Alternatively, a multi-cycle schedule could be used to teach GDP and Plus on a single night of the week. Depending on how many hours you can allocate to each part of the class evening, you might be able to start a new group every four months or every six months. After that many weeks, all the students who had learned all the GDP calls could start attending GDP dances, and those who are interested in going further could also switch to the other part of the night to learn the remaining Basic, Mainstream, and Plus calls.

Could GDP be taught through a "blast class"?
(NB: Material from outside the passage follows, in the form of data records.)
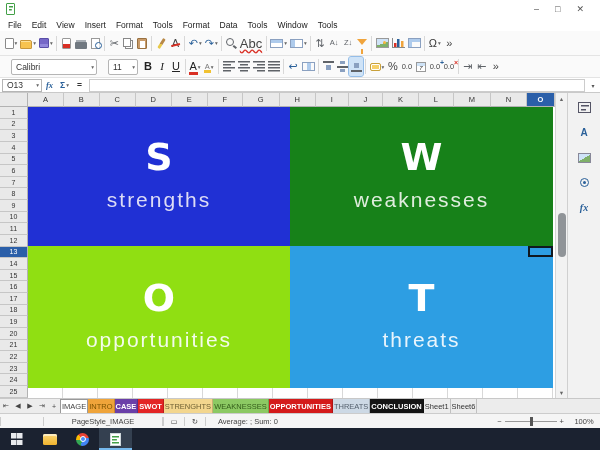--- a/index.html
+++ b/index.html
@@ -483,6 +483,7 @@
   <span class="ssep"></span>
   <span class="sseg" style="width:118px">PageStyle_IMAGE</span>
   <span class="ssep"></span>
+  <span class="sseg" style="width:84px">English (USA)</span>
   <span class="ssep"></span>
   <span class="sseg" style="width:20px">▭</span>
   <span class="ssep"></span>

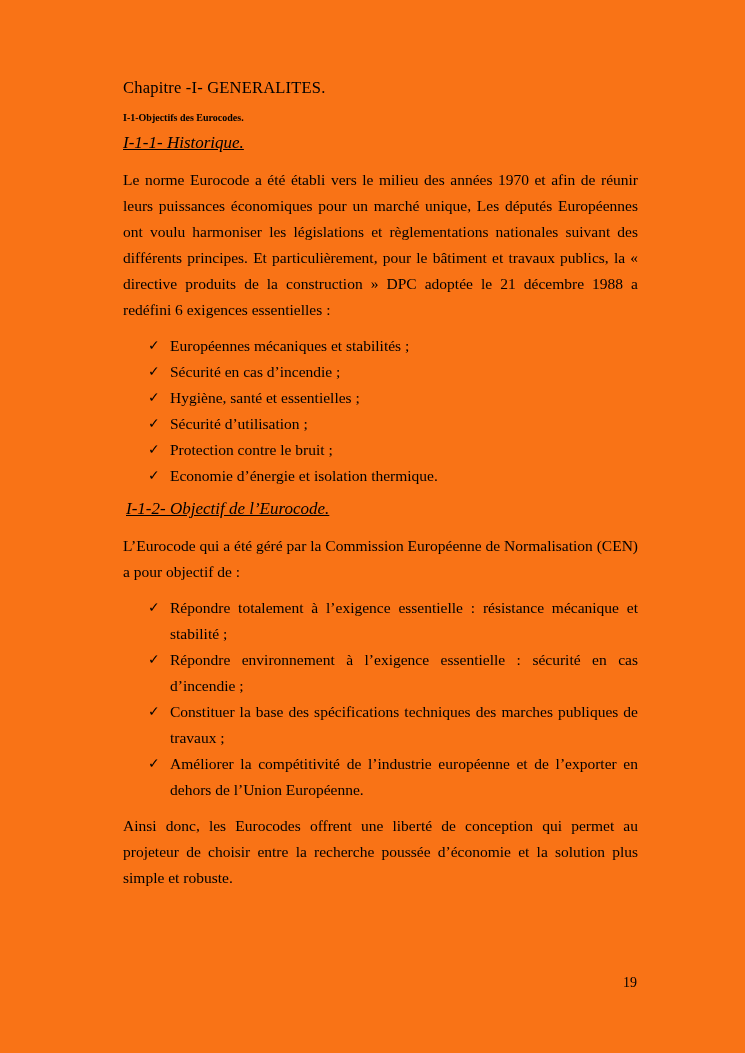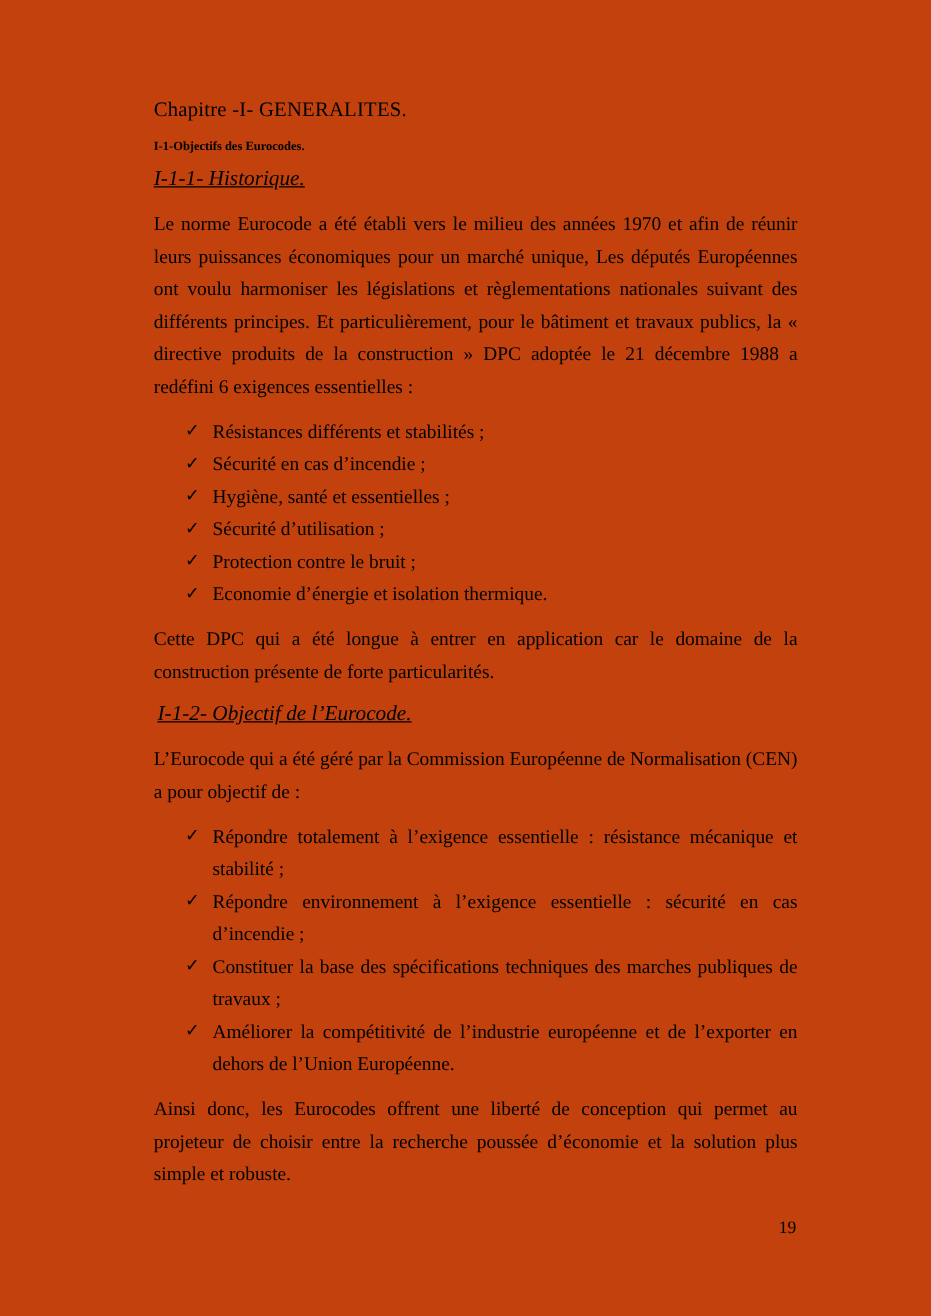--- a/index.html
+++ b/index.html
@@ -15,7 +15,7 @@
   .page {
     position: absolute;
     inset: 0;
-    background: #c2410c;
+    background: #f97316;
     padding: 78px 107px 60px 123px;
   }
   .chapter-title {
The blast class format is used to teach a motivated group a new level in a very short period of time, by making use of much longer sessions (typically six or seven hours in one day) grouped together very closely (e.g., on the same weekend or adjacent weekends). This is not a method that is appropriate for all kinds of students. But for people who can absorb new material relatively quickly and who find it easier to schedule a few big chunks of time than to commit to attending a class at the same time every week for many months, it can be very effective. And while this approach has been used to teach both Mainstream and Plus, GDP is an even better fit for it because the GDP list is shorter than both Mainstream and Plus.

The best teaching order for a blast class will depend both on the length of each session and how far apart they are spaced, because the more time elapses between sessions the more the students will forget and therefore the more time will be needed for review. We have created a sample teaching schedule for one possible format (three days, broken into two sessions each). Again, this is just an example, which you could modify as you see fit.

Is it possible to teach GDP and Plus at the same time?

Yes. GDP is a subset of Plus. Classes that cover all the calls on the Basic, Mainstream, and Plus lists will automatically also be covering GDP.

If I am already teaching Plus, when will my students be ready to dance GDP?

That depends on your teaching order. If you follow the CALLERLAB recommended teaching orders for Basic, then Mainstream, and then Plus, you will not have covered all the GDP calls until almost the end. This is because one GDP call (Cut the Diamond) is near the end of the CALLERLAB teaching order for Plus.

However, most instructors in this area do not strictly follow the CALLERLAB teaching order. Some teach in a very different order, and some don't follow the same order every year. So the only way to really know is to review your own teaching order.

If I would like my Plus students to be able to attend GDP dances earlier, how could I modify my teaching order?

Generally, the earlier you teach the GDP calls, the sooner your students will be able to attend GDP dances.

The most radical modification would be to teach all the calls on the GDP list first, and then teach the rest of the calls from Basic, Mainstream, and Plus after that. This would allow your students to start attending GDP dances about halfway through your teaching season.

A less radical modification, if you prefer to teach all of Basic before starting Mainstream, and all of Mainstream before teaching Plus, would be to teach the seven Plus calls that are part of GDP before the rest of the Plus calls, as soon as you get done with Mainstream.

But if you are already using a teaching order that covers most of the GDP calls relatively early, it is possible that you could enable your students to start attending GDP dances significantly earlier by moving just a few calls to an earlier point in your teaching order.

Can I make use of the SCVSDA online calls-taught checklist to see which calls my students still need to learn before they can dance GDP?

Yes, you can limit the checklist display to the GDP list by adding the "l=G" parameter to the URL. For example, if your class code is xyz2014, you could use the URL "http://www.scvsda.org/cgi-bin/classinfo.cgi?o=multi&l=G&c=xyz2014". You can check the progress of several classes at the same time the same way as always, by including multiple class codes after the "c=", separated by commas.